After Rudy left to brief his team, I looked at Wynn and said, "I think we should cancel the patrol and keep everyone here until sunrise. This isn't aggressive—it's foolish."
"Damn right. Not worth killing Marines to keep someone's TV from being stolen."
The battalion acknowledged our change in plans, and I settled in for radio watch while AK-47s cracked all around us. A warm wind blew cordite across the hill. In the distance, headlights traveled up and down the highway north of Baghdad.
My CO called just after midnight. He updated our taskings for the next day. We were to mark any weapons caches or unexploded ordnance for EOD to destroy. Also, the battalion had received reports of a possible regime palace in our zone. I copied the target's coordinates and saw that they placed it squarely in the center of the amusement park. We were to determine whether it was in use. Twice I asked him to repeat sentences drowned out by the gunfire behind me. After updating our mission, he turned to his second point. "Request full explanation why you canceled tonight's foot patrol. This makes us look very bad." In response, I held the handset up to the gunfire and pushed the button to transmit.
We started our day before dawn. The nearest weapons cache was right below our feet.
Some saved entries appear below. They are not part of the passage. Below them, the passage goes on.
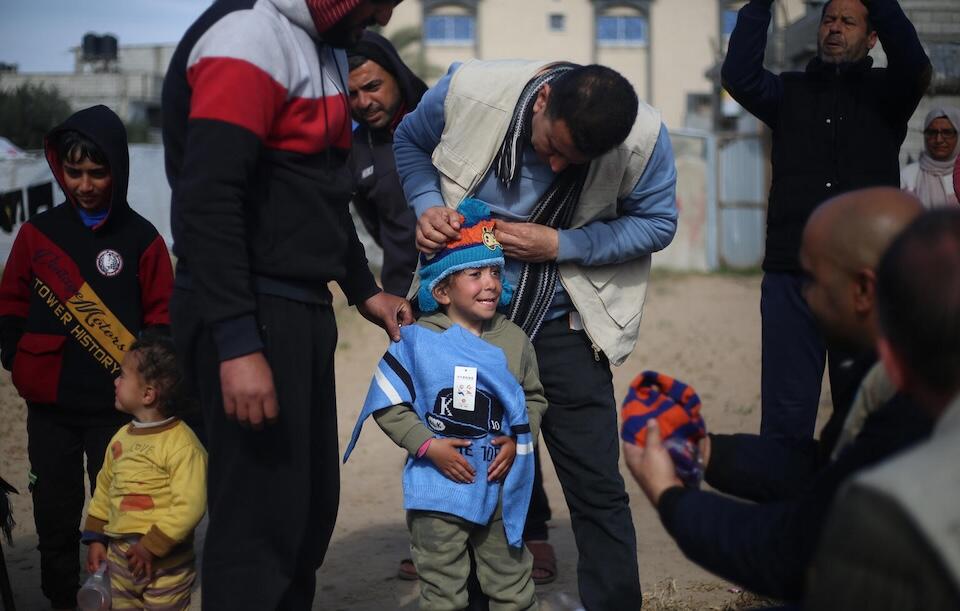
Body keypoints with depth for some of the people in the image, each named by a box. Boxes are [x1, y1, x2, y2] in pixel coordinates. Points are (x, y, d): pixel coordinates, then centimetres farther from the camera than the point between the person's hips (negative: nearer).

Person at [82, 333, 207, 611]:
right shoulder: (122, 437, 7)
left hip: (164, 560, -7)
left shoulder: (182, 444, -19)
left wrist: (152, 547, -21)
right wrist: (96, 537, 14)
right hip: (119, 554, 7)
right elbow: (104, 488, 17)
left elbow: (189, 506, -23)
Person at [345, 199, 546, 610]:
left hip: (499, 484, 3)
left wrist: (517, 441, -6)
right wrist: (427, 445, -16)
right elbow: (388, 403, -9)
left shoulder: (514, 340, 0)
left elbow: (534, 398, 10)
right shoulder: (418, 340, -10)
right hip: (438, 484, -3)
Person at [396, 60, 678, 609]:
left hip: (562, 325, -1)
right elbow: (411, 143, 2)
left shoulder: (645, 138, -21)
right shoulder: (470, 90, -18)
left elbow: (657, 222, -7)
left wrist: (560, 245, -19)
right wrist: (428, 204, -17)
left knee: (597, 488, -1)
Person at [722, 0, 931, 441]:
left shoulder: (884, 93, 11)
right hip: (792, 276, 1)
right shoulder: (789, 93, 14)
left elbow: (915, 67, -12)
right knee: (786, 410, -1)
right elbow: (739, 77, -5)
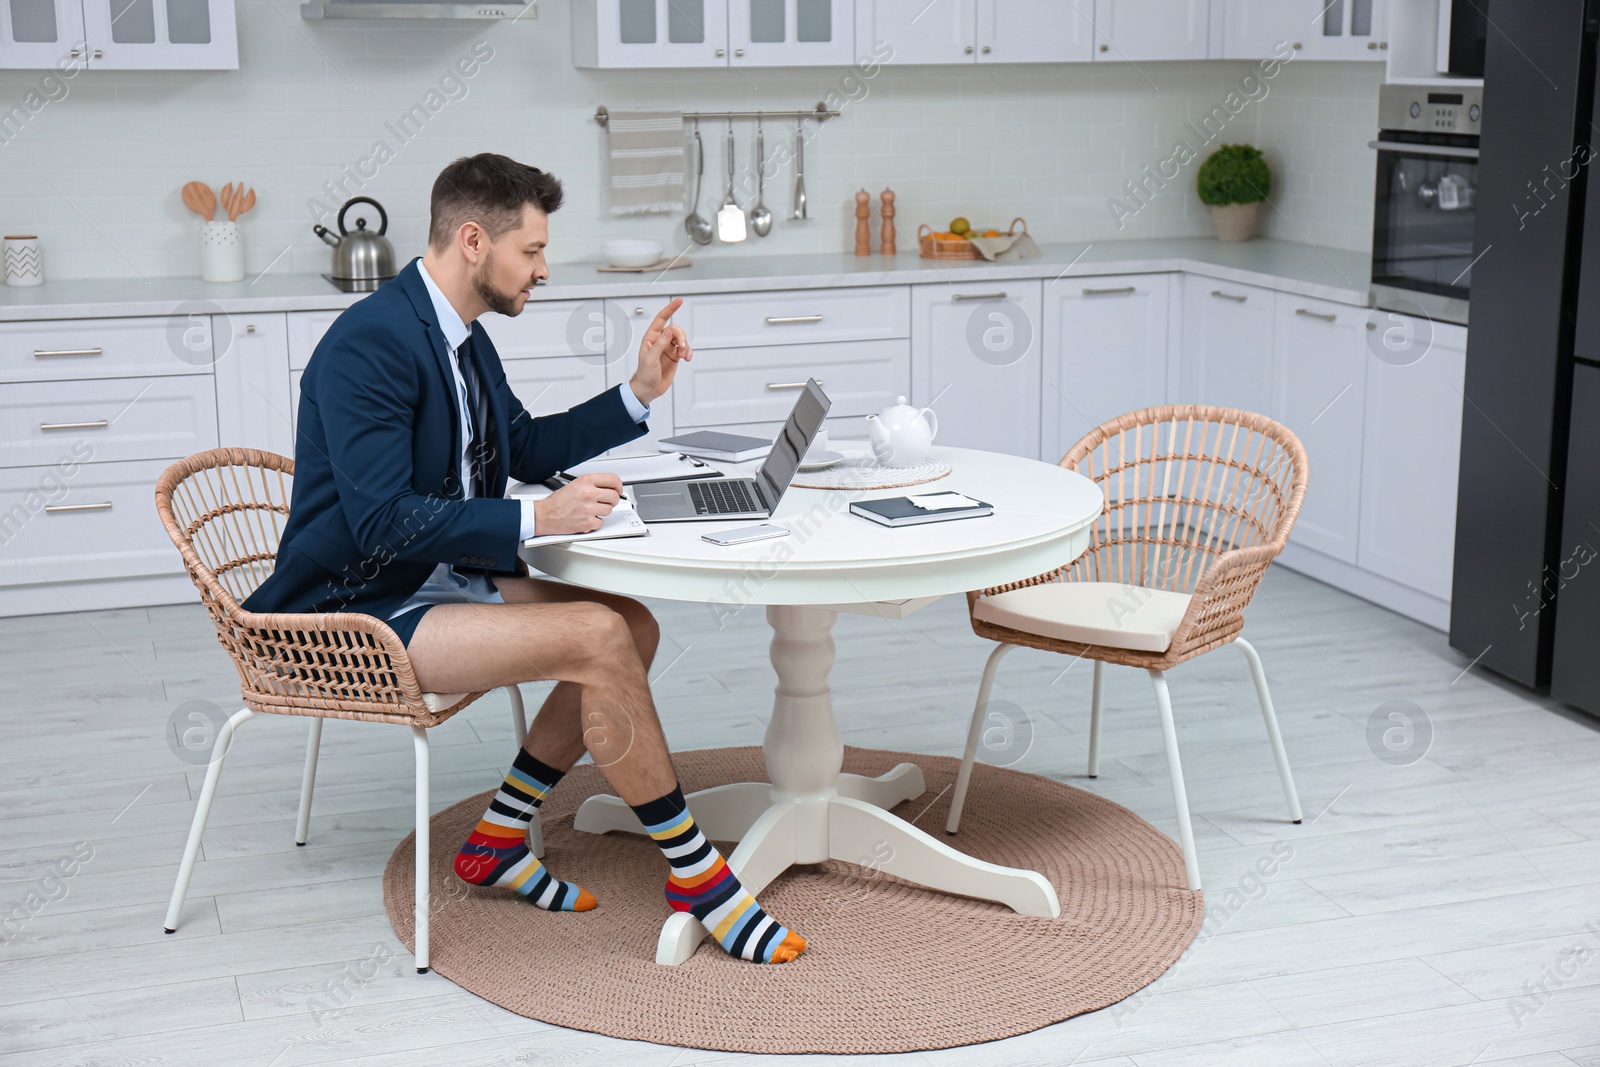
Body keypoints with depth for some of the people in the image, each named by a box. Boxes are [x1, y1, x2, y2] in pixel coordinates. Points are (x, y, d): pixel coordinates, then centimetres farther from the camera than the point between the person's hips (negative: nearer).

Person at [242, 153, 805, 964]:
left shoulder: (461, 337, 9)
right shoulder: (371, 342, -21)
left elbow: (527, 450, 23)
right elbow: (383, 523, -27)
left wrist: (639, 392, 11)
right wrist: (538, 520, -30)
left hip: (437, 576, 10)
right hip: (357, 613, -10)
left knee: (633, 625, 1)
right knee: (596, 638, -24)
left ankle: (499, 842, 8)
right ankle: (695, 875, -10)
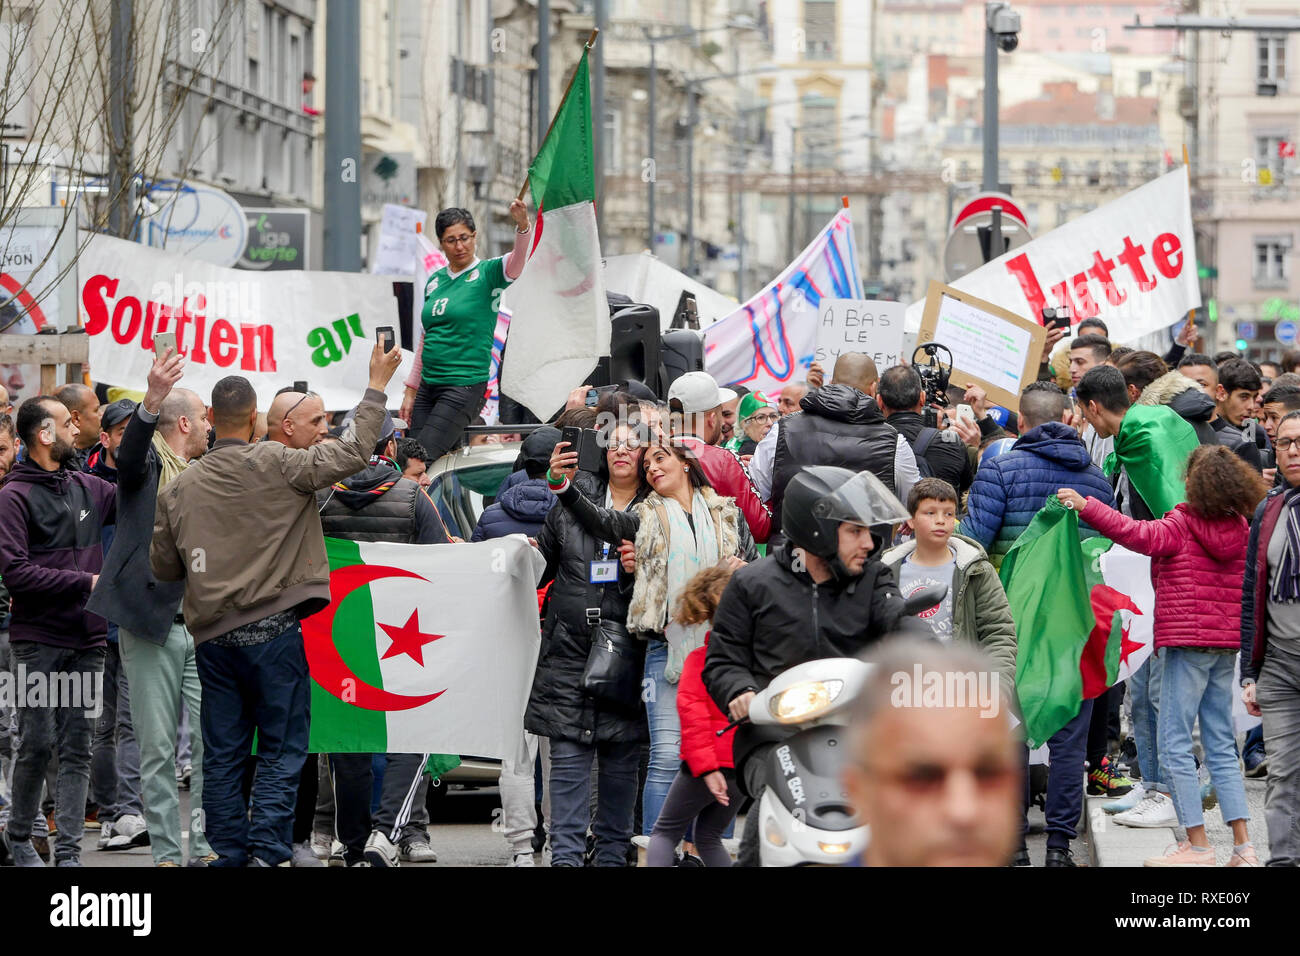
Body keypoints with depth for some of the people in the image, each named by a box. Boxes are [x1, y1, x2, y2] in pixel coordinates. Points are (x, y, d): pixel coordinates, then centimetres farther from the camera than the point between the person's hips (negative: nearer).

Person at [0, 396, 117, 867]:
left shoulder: (87, 488, 10)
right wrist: (86, 582, -15)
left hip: (86, 641, 5)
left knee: (77, 750, 2)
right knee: (38, 744, -2)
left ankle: (68, 851, 3)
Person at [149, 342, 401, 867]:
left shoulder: (178, 489, 3)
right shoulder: (276, 465, -9)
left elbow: (163, 566, 10)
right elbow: (351, 453, -12)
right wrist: (377, 386, -4)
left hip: (213, 636, 4)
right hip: (273, 631, -4)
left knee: (223, 755, 9)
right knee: (281, 751, 1)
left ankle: (229, 853, 11)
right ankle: (266, 852, -7)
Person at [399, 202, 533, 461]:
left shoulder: (488, 273, -4)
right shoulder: (434, 281, 13)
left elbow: (517, 260, -26)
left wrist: (523, 225, -46)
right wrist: (411, 391, 17)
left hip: (465, 385, -7)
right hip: (428, 386, 7)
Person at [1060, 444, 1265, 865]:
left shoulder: (1182, 525, -10)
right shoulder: (1240, 531, 9)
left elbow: (1138, 534, -24)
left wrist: (1086, 507, -24)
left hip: (1188, 641, -7)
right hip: (1227, 642, 7)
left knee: (1173, 743, -2)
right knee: (1220, 745, 12)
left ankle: (1197, 843, -5)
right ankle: (1243, 845, 7)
Concrete bunkers stood just down the hill from the antiaircraft position, and in them we counted more than twelve thousand rounds of large-caliber ammunition. Two surface-to-air missiles lay in the field outside the building. While I examined the missiles for identifying marks, an old man in gray robes approached from a nearby house.
I put my hand to my chest and greeted him. "Salaam alaikum."
"Alaikum es salaam." He launched into a tirade, spitting and kicking one of the missiles. His Arabic rose and fell in a harsh, guttural staccato. I looked expectantly at Mish.